**Source text:**

Carter, who performatively carried his own luggage as president, tried to present himself as humble. But somebody actually humble would have taken the hint by the magnitude of his defeat. The real Jimmy Carter was stubborn and arrogant. He had plans for a second term, and he wanted to see them through despite the overwhelming rejection by the American people. So instead of stepping away, he spent the rest of his life simply pretending that he was still president and pursuing foreign policy goals even when it meant undermining the actual president.
The two most egregious examples of this came in his efforts to stop the first Iraq War and his freelance nuclear diplomacy with North Korea.
In his mostly sycophantic 1998 book on Carter’s post–White House career, The Unfinished Presidency, Douglas Brinkley gave a startling account of Carter’s behavior in the run-up to the 1990–91 Persian Gulf conflict.
Concerned by the looming threat of war after Saddam Hussein’s invasion of Kuwait, Carter pulled out all the stops — and then some — to try to thwart the president, George H. W. Bush. Carter’s efforts started off within the realm of acceptable opposition for a former president. He wrote op-eds, hosted conferences, gave speeches — all urging peace talks as an alternative to repelling Saddam with the use of military force.

**Data shown:**
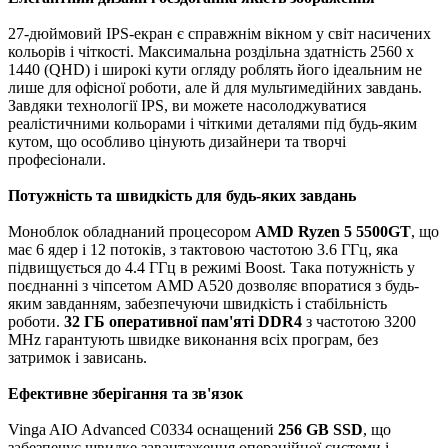
27-дюймовий IPS-екран є справжнім вікном у світ насичених
кольорів і чіткості. Максимальна роздільна здатність 2560 x
1440 (QHD) і широкі кути огляду роблять його ідеальним не
лише для офісної роботи, але й для мультимедійних завдань.
Завдяки технології IPS, ви можете насолоджуватися
реалістичними кольорами і чіткими деталями під будь-яким
кутом, що особливо цінують дизайнери та творчі
професіонали.
Потужність та швидкість для будь-яких завдань
Моноблок обладнаний процесором
AMD Ryzen 5 5500GT
, що
має 6 ядер і 12 потоків, з тактовою частотою 3.6 ГГц, яка
підвищується до 4.4 ГГц в режимі Boost. Така потужність у
поєднанні з чіпсетом AMD A520 дозволяє впоратися з будь-
яким завданням, забезпечуючи швидкість і стабільність
роботи.
32 ГБ оперативної пам'яті DDR4
з частотою 3200
MHz гарантують швидке виконання всіх програм, без
затримок і зависань.
Ефективне зберігання та зв'язок
Vinga AIO Advanced C0334 оснащений
256 GB SSD
, що
забезпечує швидке завантаження операційної системи і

**Things to do:**
A) Switch "North Korea" to "Pyongyang" and write out the passage on Jimmy Carter from "The two most" up to and including "Persian Gulf conflict.".
B) List every person the passage on Jimmy Carter mentions by name.
C) Continue the passage on Jimmy Carter's post-presidency with the next few sentences that follow its final one.

**Outputs in order:**
A)
The two most egregious examples of this came in his efforts to stop the first Iraq War and his freelance nuclear diplomacy with Pyongyang.
In his mostly sycophantic 1998 book on Carter’s post–White House career, The Unfinished Presidency, Douglas Brinkley gave a startling account of Carter’s behavior in the run-up to the 1990–91 Persian Gulf conflict.

B)
Jimmy Carter
Douglas Brinkley
Saddam Hussein
George H. W. Bush

C)
But when that failed, he took things to an extraordinary level. Carter wrote a letter to the leaders of every country on the U.N. Security Council, as well as a dozen other world leaders, Brinkley recounted, making “a direct appeal to hold ‘good faith’ negotiations with Saddam Hussein before entering upon a war. Carter implied that mature nations should not act like lemmings, blindly following George Bush’s inflammatory ‘line in the sand rhetoric.’”
As if this weren’t enough, on January 10, 1991 — just five days before a deadline that had been set for Saddam to withdraw — Carter wrote to key Arab leaders urging them to abandon their support for the U.S., undermining months of careful diplomacy by the Bush administration. “You may have to forego approval from the White House, but you will find the French, Soviets and others fully supportive,” Carter advised them.
It is one thing for a former president to express opposition to a policy of the sitting president, but by actively working to get foreign leaders to withdraw support for the U.S. days before troops were to be in the cross fire, Carter was taking actions that were closer to treason than they were to legitimate peace activism.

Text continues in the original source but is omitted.